Classic Lake Conference
- Classic Lake Conference logo
- Classification: MSHSL
- Founded: 1993
- Folded: 2010
- No. of teams: 5
- Region: Minnesota

= Classic Lake Conference =

Minnesotan state high school conference

The Classic Lake Conference was a conference for high schools in the west metro area of the Twin Cities, Minnesota. The Classic Lake Conference was one of many in the Minneapolis–St. Paul metro area that divide schools in proximity into different conferences. The mission of the conference was to promote and recognize excellence by providing quality experiences for students in programs of academics, arts, athletics and activities. The Classic Lake Conference conducted its activities under the auspices of and in concert with the Minnesota State High School League.

The five member high schools were, Robbinsdale Armstrong High School (Plymouth), Edina High School (Edina), Hopkins High School (Minnetonka), Minnetonka High School (Minnetonka), and Wayzata High School (Plymouth). Until 1999, Richfield High School was a member but left because of declining enrollment and changing demographics. Until 2005, St. Louis Park High School and Robbinsdale Cooper High School were also members, but left for the North Suburban Conference due to their smaller student bodies.
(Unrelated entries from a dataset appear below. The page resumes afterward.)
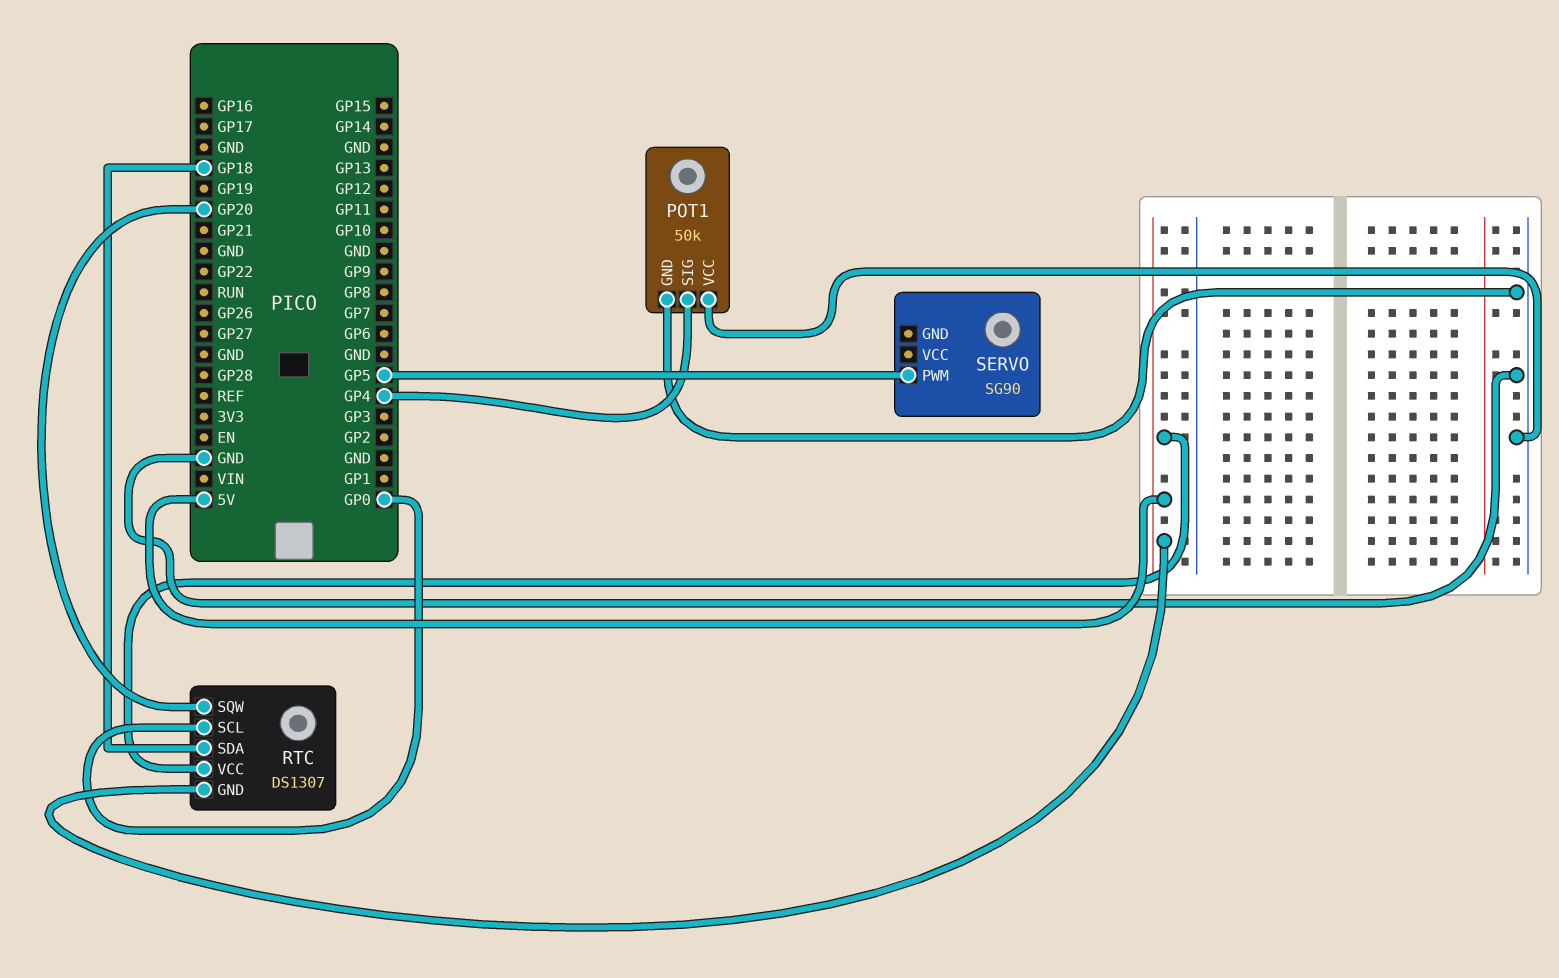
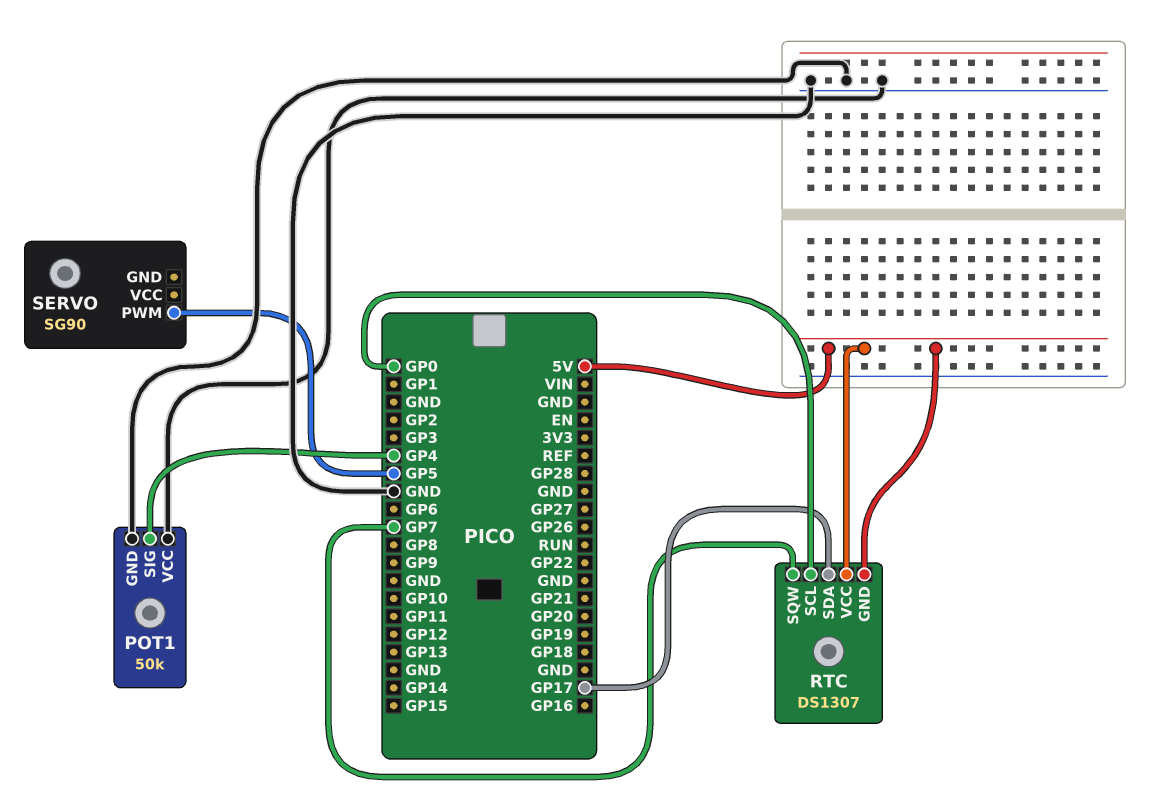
RTC pin SDA: GP18 -> GP17
RTC pin SQW: GP20 -> GP7

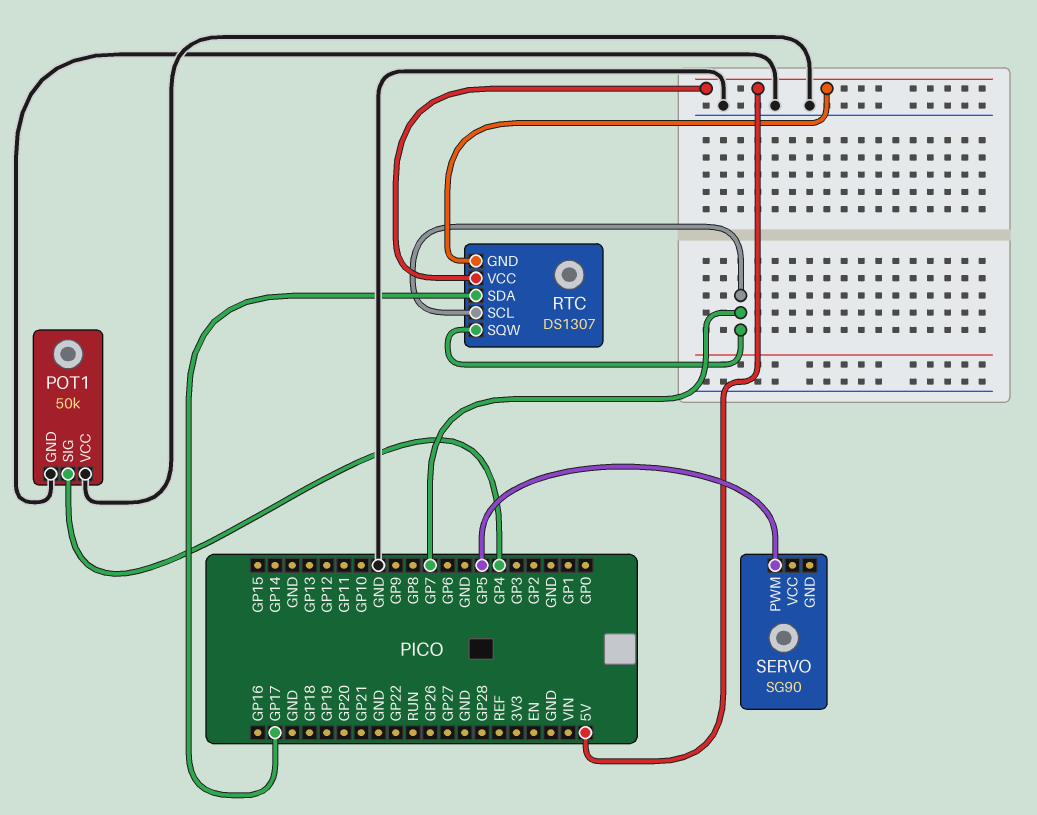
RTC pin SCL: GP0 -> GP7

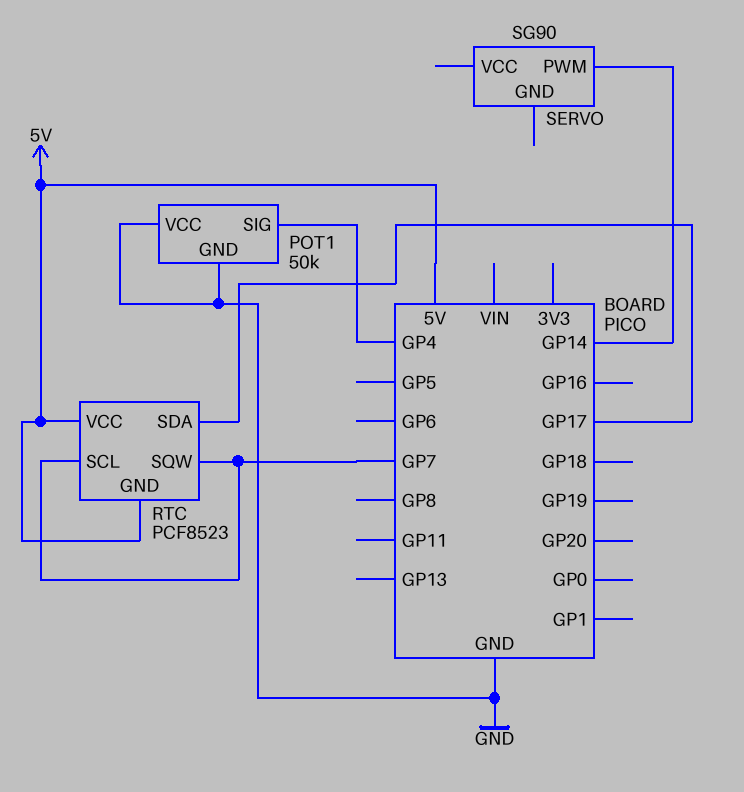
RTC: DS1307 -> PCF8523
SERVO pin PWM: GP5 -> GP14

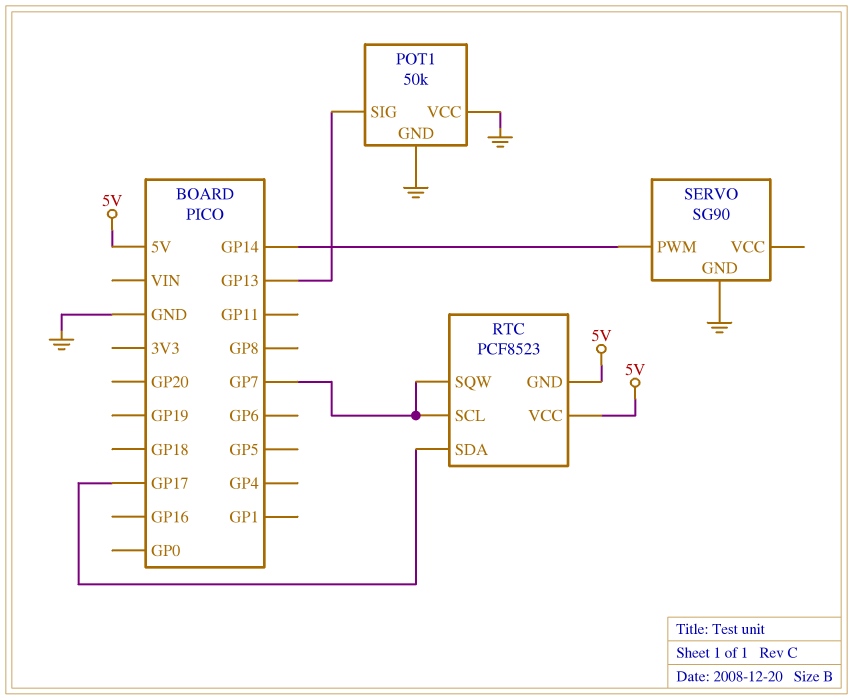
POT1 pin SIG: GP4 -> GP13
SERVO pin GND: none -> GND

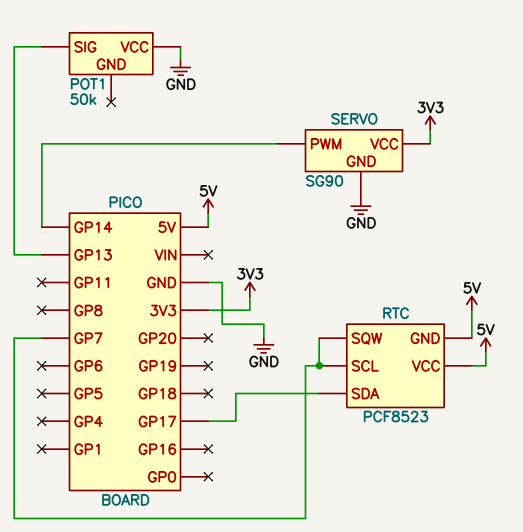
POT1 pin GND: GND -> none
SERVO pin VCC: none -> 3V3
At a conference meeting, held November 7, 2008, the superintendents of four of five schools voted to remove Armstrong from the conference starting in the 2010–2011 school year. Despite having comparable enrollment to the conference's other schools, Armstrong has a lower percentage of students that compete in athletics. To facilitate scheduling of competitions, MSHSL bylaw states that a conference may not have less than five members. The original intention was to dissolve the Classic Lake. Armstrong, Hopkins and Wayzata applied to the Northwest Suburban Conference as a group. They were rejected, but Armstrong was later offered a spot as a single school. The other four then applied to the already huge Lake Conference, but were turned down.

The Classic Lake disbanded following the 2009–10 academic year. Armstrong joined the Northwest Suburban Conference while Edina, Hopkins, Minnetonka and Wayzata joined Eden Prairie in the Lake Conference.

All of the teams in the Classic Lake were part of the Lake Conference until 1993; because of the size of Lake, it had been split into two divisions: Lake Red and Lake Blue. All of the Classic Lake's schools were all in the Lake Blue conference, except for Robbinsdale Armstrong; most of the remaining schools merged to form a revised Lake Conference.